Abstract: A great paradox in type 2 diabetes mellitus is preserved hepatic sensitivity to the stimulatory action of insulin on lipogenesis, despite resistance to the glucose-lowering effects of insulin. This frequently leads hepatic steatosis and hypertriglyceridemia to accompany poor glycemic control in type 2 diabetic patients. To study the molecular underpinning for this paradox, we generated mice lacking hepatic mammalian target of rapamycin complex 2 (mTORC2), an upstream activator of the protein kinase Akt, a critical regulator of hepatic glucose and lipid metabolism. Hepatic mTORC2 inactivation fails to activate Akt in response to insulin, producing increased hepatic glucose output and defective hepatic lipogenesis. Genetic approaches confirmed that the effects of mTORC2 knockout on glucose metabolism are due to loss of phosphorylation and activation of Akt. However, effects of mTORC2 on hepatic lipid metabolism could not be rescued by forced activation of Akt, indicating the existence of important targets of mTORC2 which act downstream of Akt that are essential for hepatic lipogenesis. We propose identification of these mTORC2 targets critical to insulin-stimulated hepatic lipogenesis. First, we will genetically re-activate mTORC1 and AGC kinases, which we have identified to be silenced in hepatic mTORC2 mutants,by in vivo adenoviral-mediated transduction in hepatic mTORC2 knockouts to determine involvement in hepatic lipogenesis. Second, we will study the effect of RNAi-based inactivation of mTORC2 target genes identified in our studies and in phosphoproteomic studies on lipogenesis in a hepatocyte cell model of TORC2 deficiency. Overall this pilot and feasibility proposal will illuminate signaling steps critical to insulin’s ability to stimulate hepatic lipogenesis. The ultimate goal is to further study genes involved in insulin-stimulated hepatic lipogeneis in vivo using transgenic and knockout mouse approaches in order to illuminate disease mechanisms of disordered lipid synthesis in human diabetes.

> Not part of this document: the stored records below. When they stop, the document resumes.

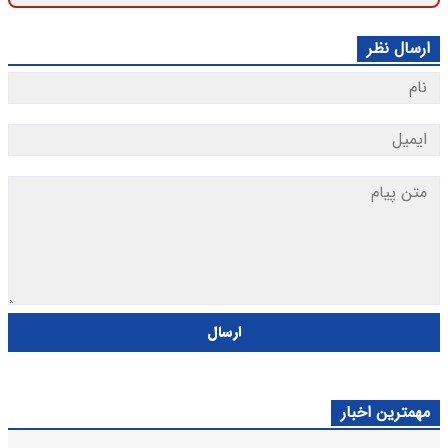
ارسال نظر
ارسال
مهمترین اخبار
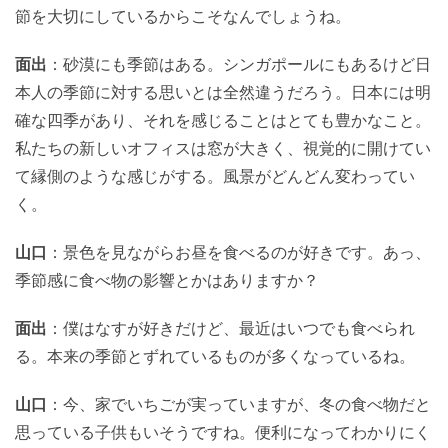
節を大切にしているからこそなんでしょうね。
面出
：砂漠にも季節はある。シンガポールにもあるけど日
本人の季節に対する思いとは全然違うだろう。日本には明
確な四季があり、それを感じることはとても豊かなこと。
私たちの新しいオフィスは窓が大きく、視覚的に開けてい
て縁側のような感じがする。風景がどんどん変わってい
く。
山口
：景色を見ながらお昼を食べるのが好きです。あっ、
季節感に食べ物の影響とかはありますか？
面出
：僕はなすが好きだけど、最近はいつでも食べられ
る。本来の季節とずれているものが多くなっているね。
山口
：今、家でいちごが実っていますが、冬の食べ物だと
思っている子供もいそうですね。便利になってわかりにく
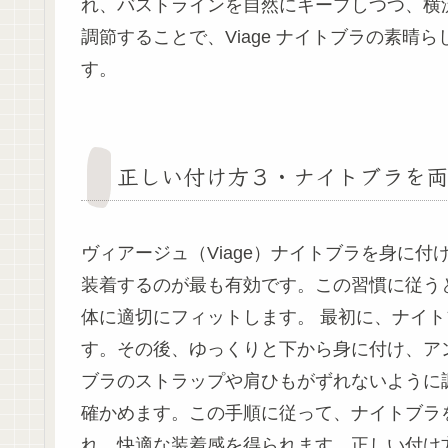
れ、バストラインを自然にキープしつつ、横
調節することで、Viage ナイトブラの素
す。
正しい付け方３・ナイトブラを両
ヴィアージュ（Viage）ナイトブラを身に
装着するのが最も有効です。この習慣に従う
体に適切にフィットします。 最初に、ナイ
す。その後、ゆっくりと下から身に付け、ア
ブラのストラップや肩ひもがずれないように
確かめます。この手順に従って、ナイトブラ
れ、快適な装着感を得られます。正しい付け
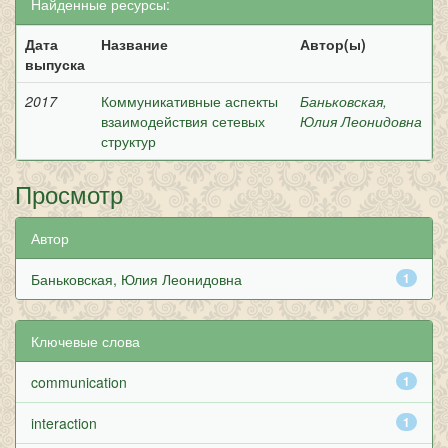
Найденные ресурсы:
Дата
Название
Автор(ы)
выпуска
2017
Коммуникативные аспекты
Баньковская,
взаимодействия сетевых
Юлия Леонидовна
структур
Просмотр
Автор
Баньковская, Юлия Леонидовна
1
Ключевые слова
communication
1
interaction
1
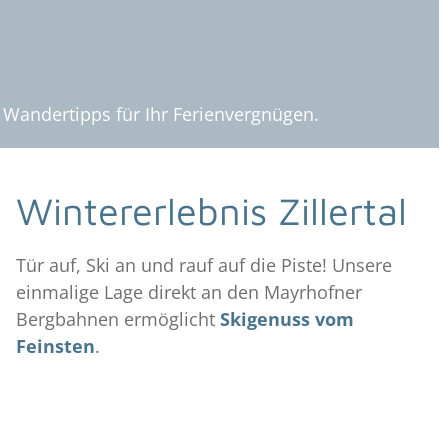
d Wandertipps für Ihr Ferienvergnügen.
Wintererlebnis Zillertal
Tür auf, Ski an und rauf auf die Piste! Unsere
einmalige Lage direkt an den Mayrhofner
Bergbahnen ermöglicht
Skigenuss vom
Feinsten
.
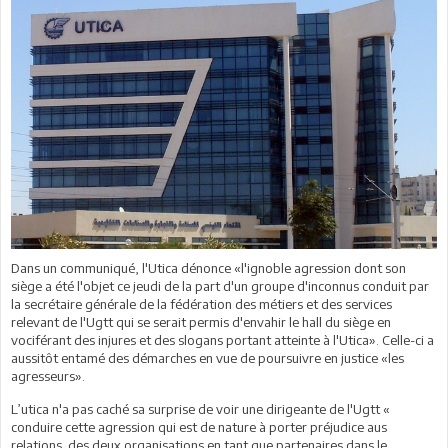
Dans un communiqué, l'Utica dénonce «l'ignoble agression dont son
siège a été l'objet ce jeudi de la part d'un groupe d'inconnus conduit par
la secrétaire générale de la fédération des métiers et des services
relevant de l'Ugtt qui se serait permis d'envahir le hall du siège en
vociférant des injures et des slogans portant atteinte à l'Utica». Celle-ci a
aussitôt entamé des démarches en vue de poursuivre en justice «les
agresseurs».
L’utica n'a pas caché sa surprise de voir une dirigeante de l'Ugtt «
conduire cette agression qui est de nature à porter préjudice aus
relations des deux organisations en tant que partenaires dans le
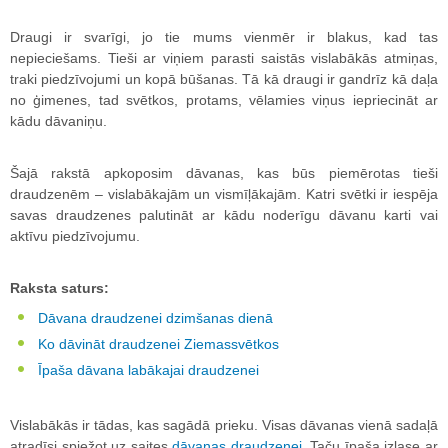
Draugi ir svarīgi, jo tie mums vienmēr ir blakus, kad tas
nepieciešams. Tieši ar viņiem parasti saistās vislabākās atmiņas,
traki piedzīvojumi un kopā būšanas. Tā kā draugi ir gandrīz kā daļa
no ģimenes, tad svētkos, protams, vēlamies viņus iepriecināt ar
kādu dāvaniņu.
Šajā rakstā apkoposim dāvanas, kas būs piemērotas tieši
draudzenēm – vislabākajām un vismīļākajām. Katri svētki ir iespēja
savas draudzenes palutināt ar kādu noderīgu dāvanu karti vai
aktīvu piedzīvojumu.
Raksta saturs:
Dāvana draudzenei dzimšanas dienā
Ko dāvināt draudzenei Ziemassvētkos
Īpaša dāvana labākajai draudzenei
Vislabākās
ir tādas, kas sagādā prieku. Visas dāvanas vienā sadaļā
atradīsi spiežot uz saites
dāvanas draudzenei
. Taču īpaša izlase ar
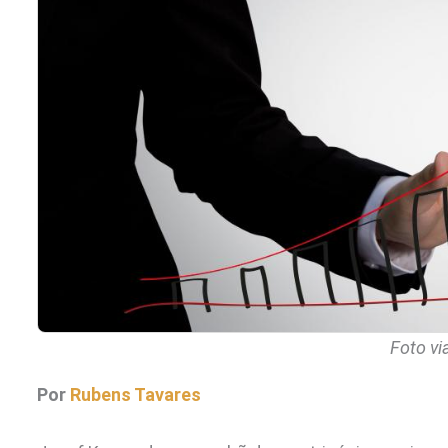
Foto vi
Por
Rubens Tavares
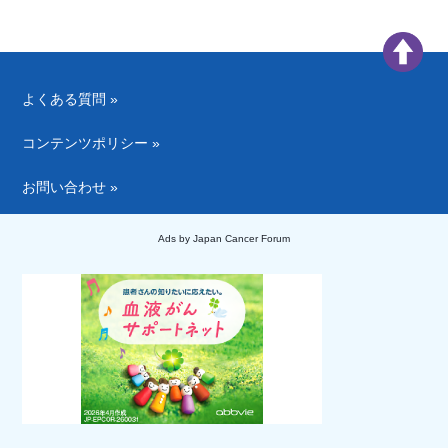
よくある質問 »
コンテンツポリシー »
お問い合わせ »
Ads by Japan Cancer Forum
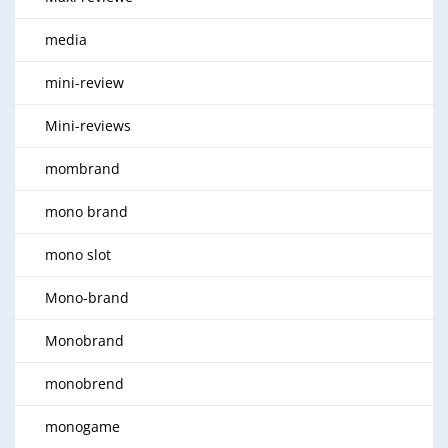
media
mini-review
Mini-reviews
mombrand
mono brand
mono slot
Mono-brand
Monobrand
monobrend
monogame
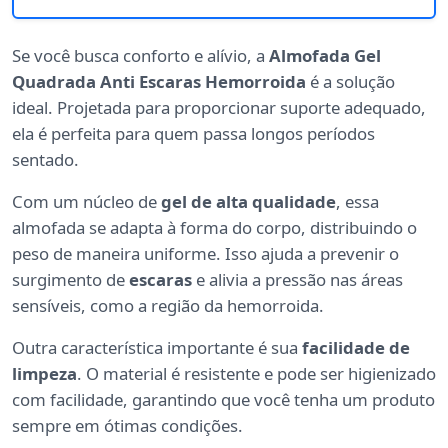
Se você busca conforto e alívio, a
Almofada Gel
Quadrada Anti Escaras Hemorroida
é a solução
ideal. Projetada para proporcionar suporte adequado,
ela é perfeita para quem passa longos períodos
sentado.
Com um núcleo de
gel de alta qualidade
, essa
almofada se adapta à forma do corpo, distribuindo o
peso de maneira uniforme. Isso ajuda a prevenir o
surgimento de
escaras
e alivia a pressão nas áreas
sensíveis, como a região da hemorroida.
Outra característica importante é sua
facilidade de
limpeza
. O material é resistente e pode ser higienizado
com facilidade, garantindo que você tenha um produto
sempre em ótimas condições.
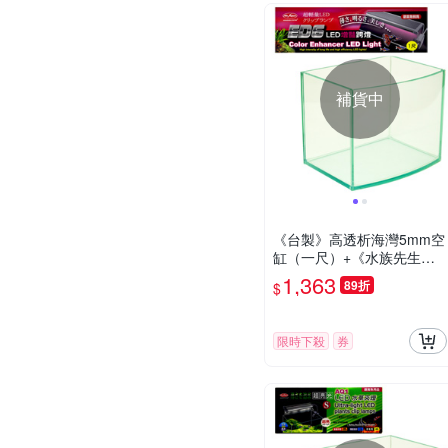
補貨中
《台製》高透析海灣5mm空
缸（一尺）+《水族先生》
增艷LED超輕量水族跨燈(一
1,363
89折
$
尺)
限時下殺
券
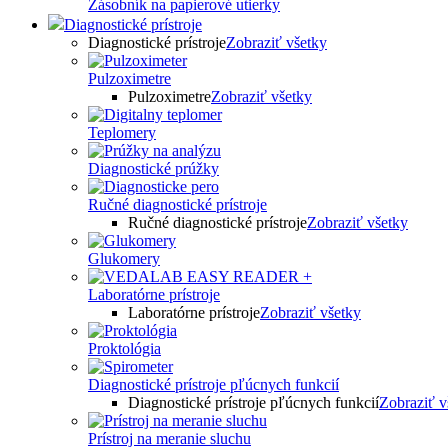
Zásobník na papierové utierky
Diagnostické prístroje
Diagnostické prístroje
Zobraziť všetky
Pulzoximetre
Pulzoximetre
Zobraziť všetky
Teplomery
Diagnostické prúžky
Ručné diagnostické prístroje
Ručné diagnostické prístroje
Zobraziť všetky
Glukomery
Laboratórne prístroje
Laboratórne prístroje
Zobraziť všetky
Proktológia
Diagnostické prístroje pľúcnych funkcií
Diagnostické prístroje pľúcnych funkcií
Zobraziť v
Prístroj na meranie sluchu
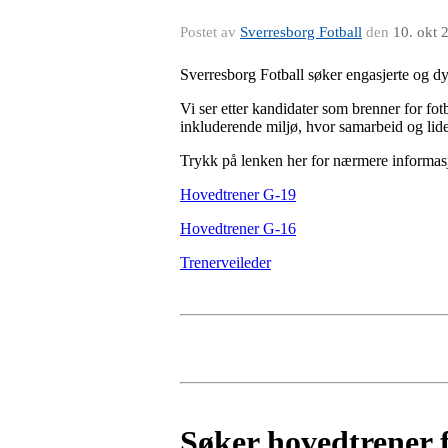
Postet av
Sverresborg Fotball
den
10. okt 
Sverresborg Fotball søker engasjerte og dykt
Vi ser etter kandidater som brenner for fot
inkluderende miljø, hvor samarbeid og lide
Trykk på lenken her for nærmere informas
Hovedtrener G-19
Hovedtrener G-16
Trenerveileder
Søker hovedtrener 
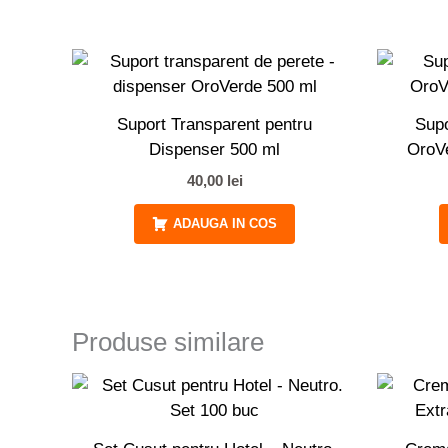
Suport Transparent pentru
Supo
Dispenser 500 ml
OroVe
40,00
lei
ADAUGA IN COS
Produse similare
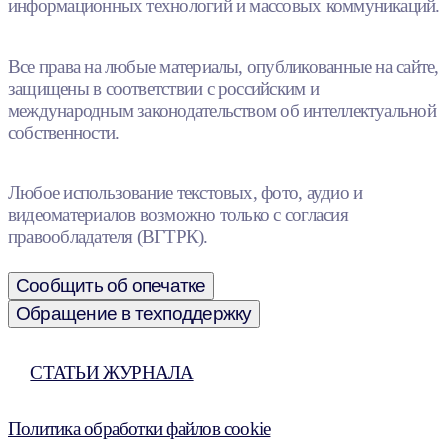
информационных технологий и массовых коммуникаций.
Все права на любые материалы, опубликованные на сайте,
защищены в соответствии с российским и
международным законодательством об интеллектуальной
собственности.
Любое использование текстовых, фото, аудио и
видеоматериалов возможно только с согласия
правообладателя (ВГТРК).
Сообщить об опечатке
Обращение в техподдержку
СТАТЬИ ЖУРНАЛА
Политика обработки файлов cookie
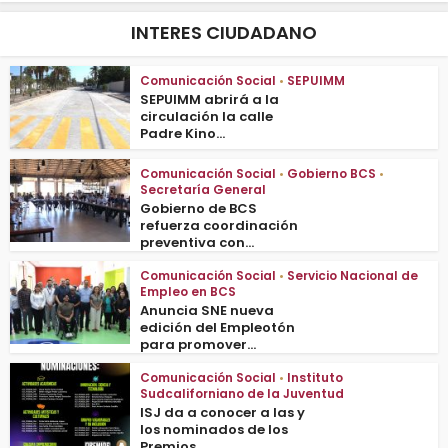
INTERES CIUDADANO
Comunicación Social
•
SEPUIMM
SEPUIMM abrirá a la
circulación la calle
Padre Kino...
Comunicación Social
•
Gobierno BCS
•
Secretaría General
Gobierno de BCS
refuerza coordinación
preventiva con...
Comunicación Social
•
Servicio Nacional de
Empleo en BCS
Anuncia SNE nueva
edición del Empleotón
para promover...
Comunicación Social
•
Instituto
Sudcaliforniano de la Juventud
ISJ da a conocer a las y
los nominados de los
Premios...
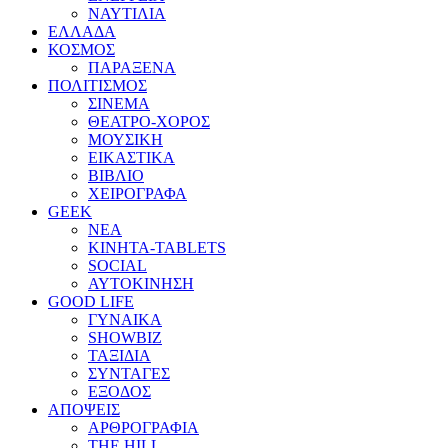
ΝΑΥΤΙΛΙΑ
ΕΛΛΑΔΑ
ΚΟΣΜΟΣ
ΠΑΡΑΞΕΝΑ
ΠΟΛΙΤΙΣΜΟΣ
ΣΙΝΕΜΑ
ΘΕΑΤΡΟ-ΧΟΡΟΣ
ΜΟΥΣΙΚΗ
ΕΙΚΑΣΤΙΚΑ
ΒΙΒΛΙΟ
ΧΕΙΡΟΓΡΑΦΑ
GEEK
ΝΕΑ
ΚΙΝΗΤΑ-TABLETS
SOCIAL
ΑΥΤΟΚΙΝΗΣΗ
GOOD LIFE
ΓΥΝΑΙΚΑ
SHOWBIZ
ΤΑΞΙΔΙΑ
ΣΥΝΤΑΓΕΣ
ΕΞΟΔΟΣ
ΑΠΟΨΕΙΣ
ΑΡΘΡΟΓΡΑΦΙΑ
THE HILL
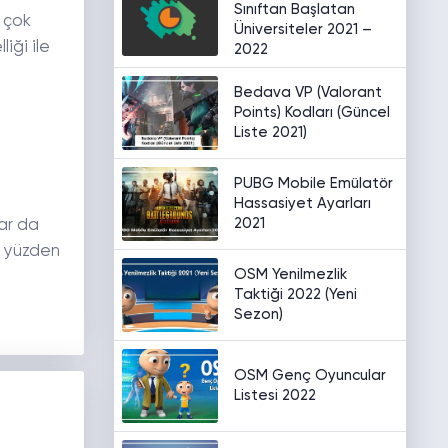
Sınıftan Başlatan
e çok
Üniversiteler 2021 –
iği ile
2022
Bedava VP (Valorant
Points) Kodları (Güncel
Liste 2021)
PUBG Mobile Emülatör
Hassasiyet Ayarları
2021
lar da
O yüzden
OSM Yenilmezlik
Taktiği 2022 (Yeni
Sezon)
OSM Genç Oyuncular
Listesi 2022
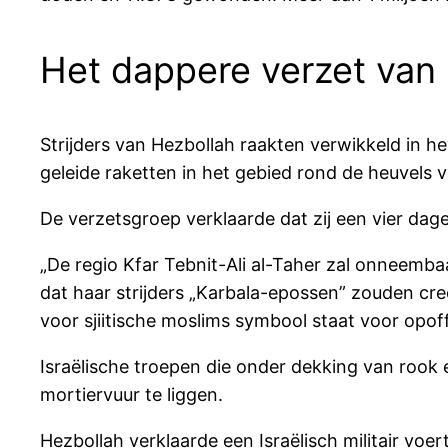
Het dappere verzet van
Strijders van Hezbollah raakten verwikkeld in 
geleide raketten in het gebied rond de heuvels v
De verzetsgroep verklaarde dat zij een vier dag
„De regio Kfar Tebnit-Ali al-Taher zal onneembaa
dat haar strijders „Karbala-epossen” zouden cre
voor sjiitische moslims symbool staat voor opo
Israëlische troepen die onder dekking van roo
mortiervuur te liggen.
Hezbollah verklaarde een Israëlisch militair vo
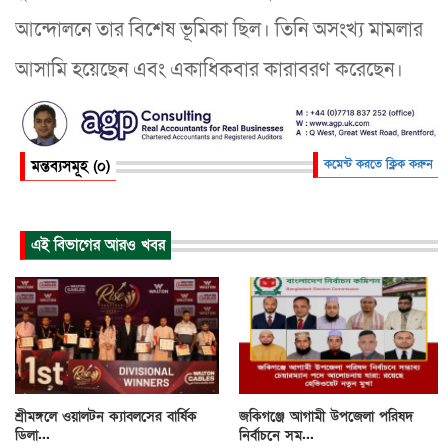
আন্দোলনে তার বিশেষ ভূমিকা ছিল। তিনি অসংখ্য মামলার
আসামি হয়েছেন এবং একাধিকবার কারাবরণ করেছেন।
মন্তব্যসমূহ (০)
কমেন্ট করতে ক্লিক করুন
এই বিভাগের আরও খবর
শ্রীমঙ্গলে ওয়ালটন ক্যাবলসের বার্ষিক
জকিগঞ্জে আগামী উপজেলা পরিষদ
ডিলা...
নির্বাচনে সম...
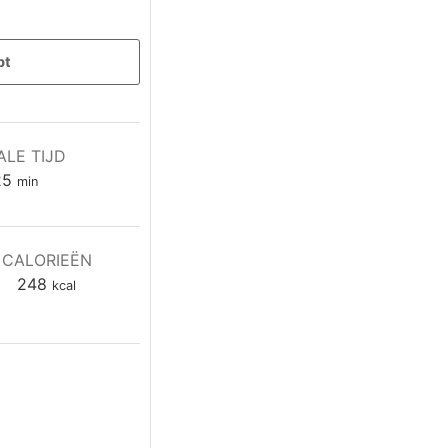
pt
ALE TIJD
minuten
25
min
CALORIEËN
248
kcal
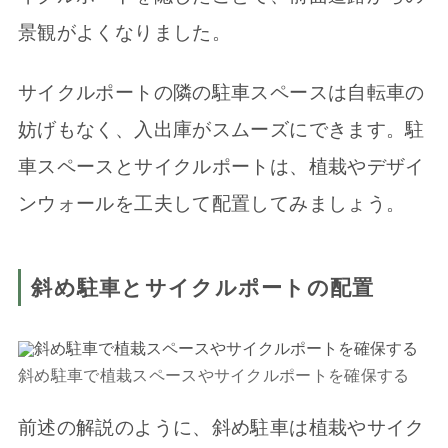
景観がよくなりました。
サイクルポートの隣の駐車スペースは自転車の
妨げもなく、入出庫がスムーズにできます。駐
車スペースとサイクルポートは、植栽やデザイ
ンウォールを工夫して配置してみましょう。
斜め駐車とサイクルポートの配置
斜め駐車で植栽スペースやサイクルポートを確保する
前述の解説のように、斜め駐車は植栽やサイク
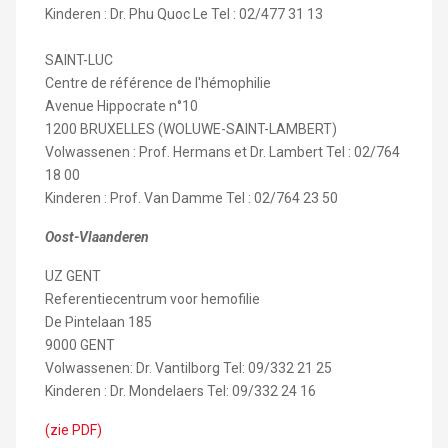
Kinderen : Dr. Phu Quoc Le Tel : 02/477 31 13
SAINT-LUC
Centre de référence de l'hémophilie
Avenue Hippocrate n°10
1200 BRUXELLES (WOLUWE-SAINT-LAMBERT)
Volwassenen : Prof. Hermans et Dr. Lambert Tel : 02/764
18 00
Kinderen : Prof. Van Damme Tel : 02/764 23 50
Oost-Vlaanderen
UZ GENT
Referentiecentrum voor hemofilie
De Pintelaan 185
9000 GENT
Volwassenen: Dr. Vantilborg Tel: 09/332 21 25
Kinderen : Dr. Mondelaers Tel: 09/332 24 16
(zie PDF)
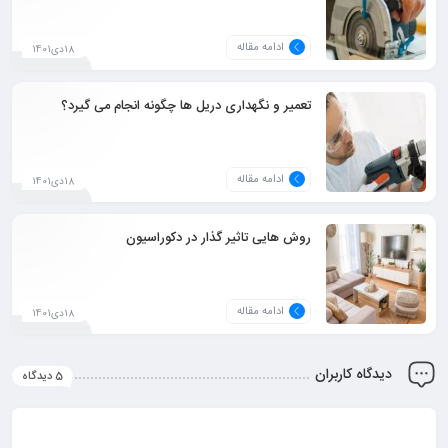
ادامه مقاله
18دی1401
تعمیر و نگهداری دریل ها چگونه انجام می گیرد؟
ادامه مقاله
18دی1401
روش هایی تاثیر گذار در دکوراسیون
ادامه مقاله
18دی1401
دیدگاه کاربران
5 دیدگاه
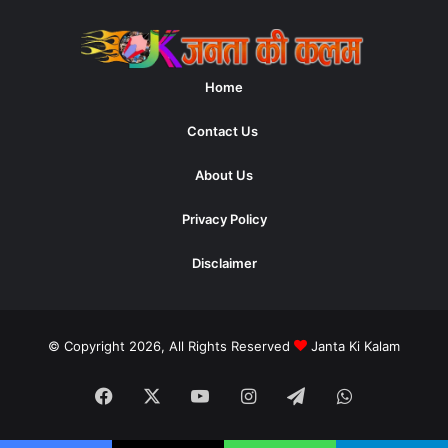
Home
Contact Us
About Us
Privacy Policy
Disclaimer
© Copyright 2026, All Rights Reserved
Janta Ki Kalam
Facebook
X
YouTube
Instagram
Telegram
WhatsApp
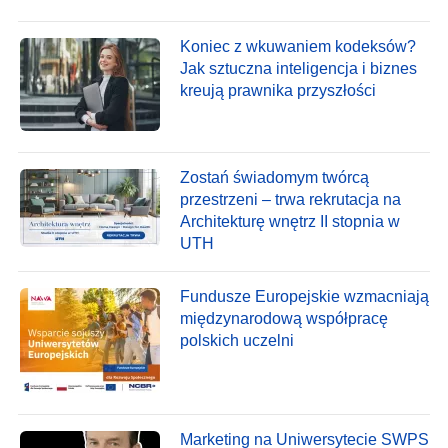
Koniec z wkuwaniem kodeksów?
Jak sztuczna inteligencja i biznes
kreują prawnika przyszłości
Zostań świadomym twórcą
przestrzeni – trwa rekrutacja na
Architekturę wnętrz II stopnia w
UTH
Fundusze Europejskie wzmacniają
międzynarodową współpracę
polskich uczelni
Marketing na Uniwersytecie SWPS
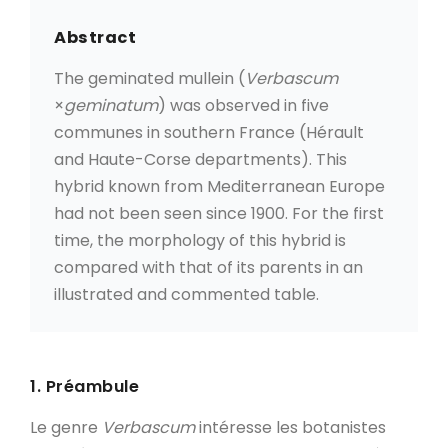
Abstract
The geminated mullein (
Verbascum
×
geminatum
) was observed in five
communes in southern France (Hérault
and Haute-Corse departments). This
hybrid known from Mediterranean Europe
had not been seen since 1900. For the first
time, the morphology of this hybrid is
compared with that of its parents in an
illustrated and commented table.
1. Préambule
Le genre
Verbascum
intéresse les botanistes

RELEVANCE: Type 2 diabetes is associated with high blood sugar and the development of a fatty liver in part due to changes in insulin action in the liver. Fatty liver in type 2 diabetes is associated with worsening of blood sugar control in and can in some cases lead to hepatitis or frank cirrhosis and liver failure. This research program will evaluate the potential role of target of rapamycin complex 2 and its downstream signaling events as new therapeutic targets in type 2 diabetes as we have found it has the ability to selectively regulate blood sugar and the development of a fatty liver in diabetes.